# First time hunting, looking for hunt in Wiltshire??



## appaloosacaz (24 October 2010)

Heya, 

I really want to go hunting, since a mate of mine suggested my pony would be ideal in a hunt, I was just wondering, if anyone knows any hunts in Wiltshire, also im not 100% sure what hunting it, its quiet embarrsing to say this, but I always thought it was people who jumped of 5ft high hedges and you had to do that lol!! anyway, is there any hunts with very small jumps through some parts of the hunt, could someone please explain  hunting to me in simple terms too?? and does anyone know any friendly hunts in wiltshire, prefrably Atworth??

Thanks


----------



## ldlp111 (24 October 2010)

Not hunted in wilstshire so no idea of hunts that are there. But normally if you don't want to jump there is either a gate or other way to go, not everyone jumps out hunting.  although popping a couple small hedges is great fun some places even have a couple smallish jumps in hedgerows 

hope this helps


----------



## learningcurve (24 October 2010)

Nearest t is probably Avon Vale, don't think you have to jump.

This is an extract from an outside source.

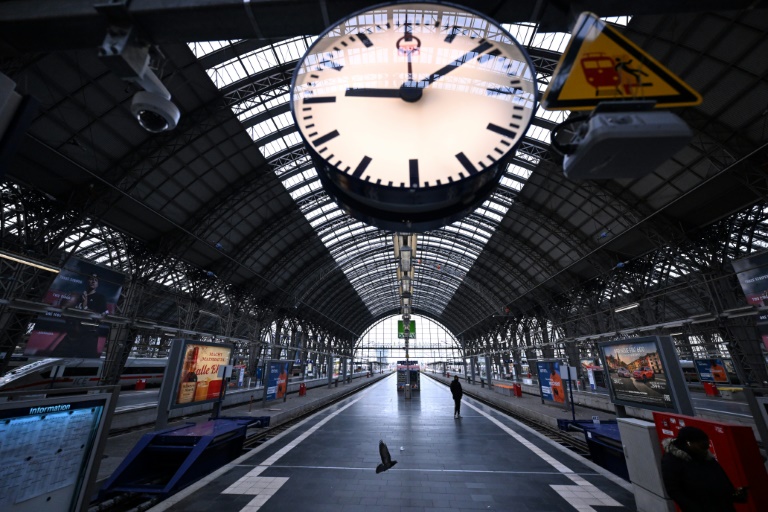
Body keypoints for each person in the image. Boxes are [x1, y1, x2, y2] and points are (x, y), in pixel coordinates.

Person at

Best to give them a ring for details.


----------



## HoHum (24 October 2010)

Yes, you right in AVH country, think they are known as a friendly bunch..
Mostly you can navigate round the jumps, but even the ones which do need to be jumped are usually hunt built fences such  as rails or tiger traps, rather than huge hedges.


----------



## kirsty 1 (25 October 2010)

i live on the berks wilts boarder and i hunt with a few packs theres the old berks ,the vine and craven and the vwh and they hunt around the wilts ,berks and oxford areas then if you want to go drag hunting theres the berks and bucks or the southern shires bloodhounds all have websites you can get the dates for the drag meets from the sites but you will have to ring the secutary if you want to go normal hunting and when your out not every body wants to jump so most of the jumps theres a way round but if you have never been before i sugest you go normal hunting first its not as fast going where as drag hunting is all about the jumping


----------



## Jay89 (27 October 2010)

Hello  

I hunt with the AVH, no need to panic about jumping, there is always a group of people who opt to go around a jump....me being one of them most of the time!! Some of the meets are wonderful and hardly have to go out of your way to go round a jump, in fact most jumps are like this. There are a few jumps where you do have to go further out your way! But your never be alone. If you make yourself known to the hunt Sec. as a newcomer she is usually very good at finding someone to look after you for the day. 

There is even talk of a non jumping field master for this season to guide the non jumpers around jumps.

Hopefully see you out this season  Give me a PM if you want any more details  

http://www.avonvalehunt.co.uk/


----------



## Jay89 (27 October 2010)

P.S just read your post and noticed your in Atworth, AVH qu meet at Neston, Gastard, Lacock area.


----------